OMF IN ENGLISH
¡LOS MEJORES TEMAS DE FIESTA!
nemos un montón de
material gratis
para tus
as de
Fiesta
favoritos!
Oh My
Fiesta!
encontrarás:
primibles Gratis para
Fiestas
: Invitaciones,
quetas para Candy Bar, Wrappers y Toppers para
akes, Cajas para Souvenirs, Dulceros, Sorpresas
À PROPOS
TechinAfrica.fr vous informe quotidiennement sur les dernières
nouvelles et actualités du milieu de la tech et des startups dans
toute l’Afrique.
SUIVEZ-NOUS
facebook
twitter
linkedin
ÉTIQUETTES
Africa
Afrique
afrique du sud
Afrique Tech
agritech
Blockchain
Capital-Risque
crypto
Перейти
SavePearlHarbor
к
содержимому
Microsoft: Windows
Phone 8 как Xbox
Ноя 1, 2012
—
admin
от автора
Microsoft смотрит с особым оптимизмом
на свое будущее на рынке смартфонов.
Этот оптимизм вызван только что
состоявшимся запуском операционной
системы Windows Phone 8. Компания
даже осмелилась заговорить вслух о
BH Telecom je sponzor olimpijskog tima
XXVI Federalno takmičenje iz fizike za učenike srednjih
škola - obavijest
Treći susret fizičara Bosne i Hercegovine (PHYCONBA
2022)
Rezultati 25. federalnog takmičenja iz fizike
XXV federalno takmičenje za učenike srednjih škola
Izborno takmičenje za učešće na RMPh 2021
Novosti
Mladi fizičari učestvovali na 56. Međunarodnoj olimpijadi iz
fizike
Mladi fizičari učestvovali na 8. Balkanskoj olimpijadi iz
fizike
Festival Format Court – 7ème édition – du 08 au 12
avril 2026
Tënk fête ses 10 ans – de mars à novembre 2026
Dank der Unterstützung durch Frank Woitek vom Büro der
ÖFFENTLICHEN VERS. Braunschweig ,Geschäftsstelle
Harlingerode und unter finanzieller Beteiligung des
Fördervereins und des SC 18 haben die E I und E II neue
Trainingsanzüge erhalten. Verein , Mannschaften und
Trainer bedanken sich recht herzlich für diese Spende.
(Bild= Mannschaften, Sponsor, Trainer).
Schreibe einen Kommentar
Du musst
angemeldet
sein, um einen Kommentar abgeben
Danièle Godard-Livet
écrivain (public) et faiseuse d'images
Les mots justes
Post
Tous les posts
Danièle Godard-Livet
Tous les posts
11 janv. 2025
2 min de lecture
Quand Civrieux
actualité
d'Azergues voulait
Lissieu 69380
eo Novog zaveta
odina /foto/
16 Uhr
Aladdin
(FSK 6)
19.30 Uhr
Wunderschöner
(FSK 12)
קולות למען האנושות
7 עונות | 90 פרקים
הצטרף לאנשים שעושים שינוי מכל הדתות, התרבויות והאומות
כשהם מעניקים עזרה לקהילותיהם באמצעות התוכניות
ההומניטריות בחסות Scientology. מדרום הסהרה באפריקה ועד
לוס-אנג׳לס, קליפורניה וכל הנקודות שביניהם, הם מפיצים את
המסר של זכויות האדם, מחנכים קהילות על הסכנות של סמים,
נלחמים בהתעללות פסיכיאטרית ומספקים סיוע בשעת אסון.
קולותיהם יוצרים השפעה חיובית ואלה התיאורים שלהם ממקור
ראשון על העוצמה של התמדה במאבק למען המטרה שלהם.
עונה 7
******************************
TASK REQUIREMENTS: Copy out every line of text in each row above, word for word and in the same order.

TASK ANSWER:
OMF IN ENGLISH
¡LOS MEJORES TEMAS DE FIESTA!
nemos un montón de
material gratis
para tus
as de
Fiesta
favoritos!
Oh My
Fiesta!
encontrarás:
primibles Gratis para
Fiestas
: Invitaciones,
quetas para Candy Bar, Wrappers y Toppers para
akes, Cajas para Souvenirs, Dulceros, Sorpresas
À PROPOS
TechinAfrica.fr vous informe quotidiennement sur les dernières
nouvelles et actualités du milieu de la tech et des startups dans
toute l’Afrique.
SUIVEZ-NOUS
facebook
twitter
linkedin
ÉTIQUETTES
Africa
Afrique
afrique du sud
Afrique Tech
agritech
Blockchain
Capital-Risque
crypto
Перейти
SavePearlHarbor
к
содержимому
Microsoft: Windows
Phone 8 как Xbox
Ноя 1, 2012
—
admin
от автора
Microsoft смотрит с особым оптимизмом
на свое будущее на рынке смартфонов.
Этот оптимизм вызван только что
состоявшимся запуском операционной
системы Windows Phone 8. Компания
даже осмелилась заговорить вслух о
BH Telecom je sponzor olimpijskog tima
XXVI Federalno takmičenje iz fizike za učenike srednjih
škola - obavijest
Treći susret fizičara Bosne i Hercegovine (PHYCONBA
2022)
Rezultati 25. federalnog takmičenja iz fizike
XXV federalno takmičenje za učenike srednjih škola
Izborno takmičenje za učešće na RMPh 2021
Novosti
Mladi fizičari učestvovali na 56. Međunarodnoj olimpijadi iz
fizike
Mladi fizičari učestvovali na 8. Balkanskoj olimpijadi iz
fizike
Festival Format Court – 7ème édition – du 08 au 12
avril 2026
Tënk fête ses 10 ans – de mars à novembre 2026
Dank der Unterstützung durch Frank Woitek vom Büro der
ÖFFENTLICHEN VERS. Braunschweig ,Geschäftsstelle
Harlingerode und unter finanzieller Beteiligung des
Fördervereins und des SC 18 haben die E I und E II neue
Trainingsanzüge erhalten. Verein , Mannschaften und
Trainer bedanken sich recht herzlich für diese Spende.
(Bild= Mannschaften, Sponsor, Trainer).
Schreibe einen Kommentar
Du musst
angemeldet
sein, um einen Kommentar abgeben
Danièle Godard-Livet
écrivain (public) et faiseuse d'images
Les mots justes
Post
Tous les posts
Danièle Godard-Livet
Tous les posts
11 janv. 2025
2 min de lecture
Quand Civrieux
actualité
d'Azergues voulait
Lissieu 69380
eo Novog zaveta
odina /foto/
16 Uhr
Aladdin
(FSK 6)
19.30 Uhr
Wunderschöner
(FSK 12)
קולות למען האנושות
7 עונות | 90 פרקים
הצטרף לאנשים שעושים שינוי מכל הדתות, התרבויות והאומות
כשהם מעניקים עזרה לקהילותיהם באמצעות התוכניות
ההומניטריות בחסות Scientology. מדרום הסהרה באפריקה ועד
לוס-אנג׳לס, קליפורניה וכל הנקודות שביניהם, הם מפיצים את
המסר של זכויות האדם, מחנכים קהילות על הסכנות של סמים,
נלחמים בהתעללות פסיכיאטרית ומספקים סיוע בשעת אסון.
קולותיהם יוצרים השפעה חיובית ואלה התיאורים שלהם ממקור
ראשון על העוצמה של התמדה במאבק למען המטרה שלהם.
עונה 7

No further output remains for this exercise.